EUROPE - Belgium will focus its energies on implementing the European Systemic Risk Board (ESRB) and streamlining over-the-counter (OTC) derivatives regulation in the final months of its EU Council presidency.
Gertrude Tumpel-Gugerell, a member of the European Central Bank's executive board, said the successful launch of the EU's new watchdog and the enhancement of the crisis management and resolution framework were of "utmost priority".
"We need to ensure the availability of critical data and information, which will be a crucial basis for any future detection and analysis of systemic risk," she said.
"In this regard, it will also be essential to further develop modern tools for the measurement and the early warning of systemic risk."
She said the Commission would release a communication in the coming weeks on crisis management, including proposals for a fundamental reform that would "inevitably imply important changes" in national legal frameworks.
She said she strongly supported the Commission's efforts to build a framework on crisis management that would "strengthen and harmonise the powers of the authorities", including the establishment of cross-border financial stability groups and the possible set-up of resolution funds under a harmonised framework of operation.
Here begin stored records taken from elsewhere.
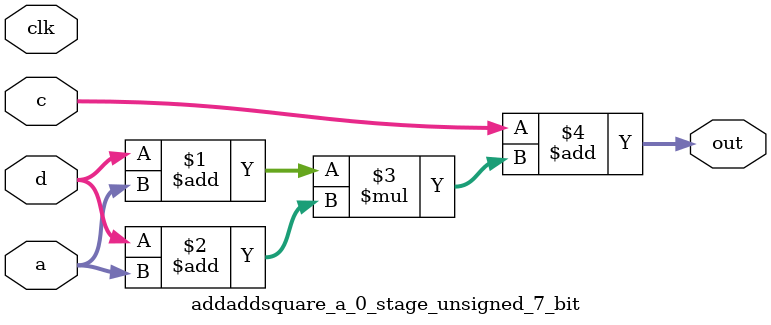
<source format=sv>
(* use_dsp = "yes" *) module addaddsquare_a_0_stage_unsigned_7_bit(
	input  [6:0] a,
	input  [6:0] c,
	input  [6:0] d,
	output [6:0] out,
	input clk);

	assign out = c + ((d + a) * (d + a));
endmodule

</source>
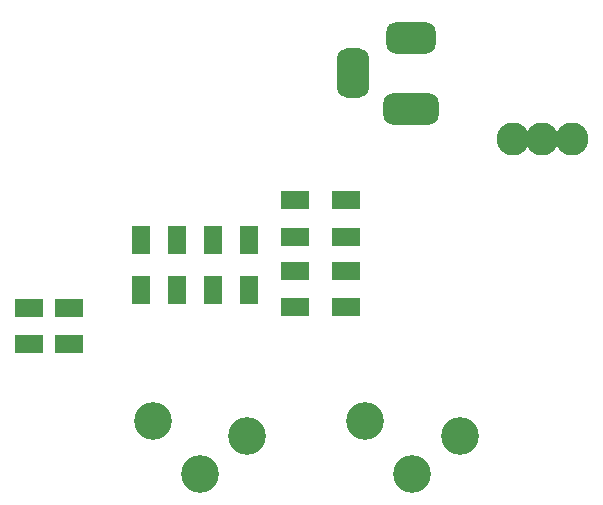
<source format=gbs>
G04 Layer_Color=16711935*
%FSLAX44Y44*%
%MOMM*%
G71*
G01*
G75*
%ADD37R,2.4020X1.6140*%
%ADD38R,1.6140X2.4020*%
%ADD45C,2.8000*%
G04:AMPARAMS|DCode=46|XSize=2.7mm|YSize=4.7mm|CornerRadius=0.85mm|HoleSize=0mm|Usage=FLASHONLY|Rotation=270.000|XOffset=0mm|YOffset=0mm|HoleType=Round|Shape=RoundedRectangle|*
%AMROUNDEDRECTD46*
21,1,2.7000,3.0000,0,0,270.0*
21,1,1.0000,4.7000,0,0,270.0*
1,1,1.7000,-1.5000,-0.5000*
1,1,1.7000,-1.5000,0.5000*
1,1,1.7000,1.5000,0.5000*
1,1,1.7000,1.5000,-0.5000*
%
%ADD46ROUNDEDRECTD46*%
G04:AMPARAMS|DCode=47|XSize=4.2mm|YSize=2.7mm|CornerRadius=0.85mm|HoleSize=0mm|Usage=FLASHONLY|Rotation=270.000|XOffset=0mm|YOffset=0mm|HoleType=Round|Shape=RoundedRectangle|*
%AMROUNDEDRECTD47*
21,1,4.2000,1.0000,0,0,270.0*
21,1,2.5000,2.7000,0,0,270.0*
1,1,1.7000,-0.5000,-1.2500*
1,1,1.7000,-0.5000,1.2500*
1,1,1.7000,0.5000,1.2500*
1,1,1.7000,0.5000,-1.2500*
%
%ADD47ROUNDEDRECTD47*%
G04:AMPARAMS|DCode=48|XSize=2.7mm|YSize=4.2mm|CornerRadius=0.85mm|HoleSize=0mm|Usage=FLASHONLY|Rotation=270.000|XOffset=0mm|YOffset=0mm|HoleType=Round|Shape=RoundedRectangle|*
%AMROUNDEDRECTD48*
21,1,2.7000,2.5000,0,0,270.0*
21,1,1.0000,4.2000,0,0,270.0*
1,1,1.7000,-1.2500,-0.5000*
1,1,1.7000,-1.2500,0.5000*
1,1,1.7000,1.2500,0.5000*
1,1,1.7000,1.2500,-0.5000*
%
%ADD48ROUNDEDRECTD48*%
%ADD49C,3.2000*%
D37*
X327000Y271630D02*
D03*
Y302370D02*
D03*
X327000Y211630D02*
D03*
Y242370D02*
D03*
X58000Y180630D02*
D03*
Y211370D02*
D03*
X92000Y180630D02*
D03*
Y211370D02*
D03*
X284000Y271630D02*
D03*
Y302370D02*
D03*
X284001Y211632D02*
D03*
Y242372D02*
D03*
D38*
X184000Y269000D02*
D03*
X153260D02*
D03*
X245000D02*
D03*
X214259D02*
D03*
X184000Y226000D02*
D03*
X153260D02*
D03*
X245000D02*
D03*
X214260D02*
D03*
D45*
X468000Y354000D02*
D03*
X493000D02*
D03*
X518000D02*
D03*
D46*
X382000Y380000D02*
D03*
D47*
X333000Y410000D02*
D03*
D48*
X382000Y440000D02*
D03*
D49*
X343000Y115500D02*
D03*
X163000D02*
D03*
X243000Y103000D02*
D03*
X423000D02*
D03*
X383000Y70500D02*
D03*
X203000D02*
D03*
M02*

</source>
The Belgian presidency's second major priority, according to Tumpel-Gugerell, will be to strengthen market infrastructures to "increase transparency and limit contagion".
"One specific priority in this regard for the coming months is the timely adoption and implementation of a new EU regulatory framework for OTC derivatives central counterparties (CCPs) and trade repositories," she said.
Tumpel-Gugerell highlighted three areas where the Commission's recently issued proposal on OTC derivatives could be improved.
"First, while access to central bank liquidity is a particularly robust arrangement for enhancing the liquidity resilience of CCPs, it is crucial to keep in mind the decision to grant such access has to remain entirely subject to central banking discretion, owing to the potential for direct monetary policy implications," she said.
Second, existing responsibilities with regard to CCPs need to be regarded.
"Given that CCPs are subject to various types of regulation, oversight and supervision," Tumpel-Gugerell said, "it would not be appropriate to confer major EU decision-making powers - such as for the specification of prudential requirements and the recognition of third-country CCPs - to a single EU body that does not fully reflect and represent these different functions."
ESMA, she added, should closely cooperate with the ESCB on all "oversight-related matters".
"Third, given the critical importance of a global regulatory level-playing field for both CCPs and trade repositories, EU rules should go much further in requiring ... close convergence with the existing global standards for financial market infrastructures," she said.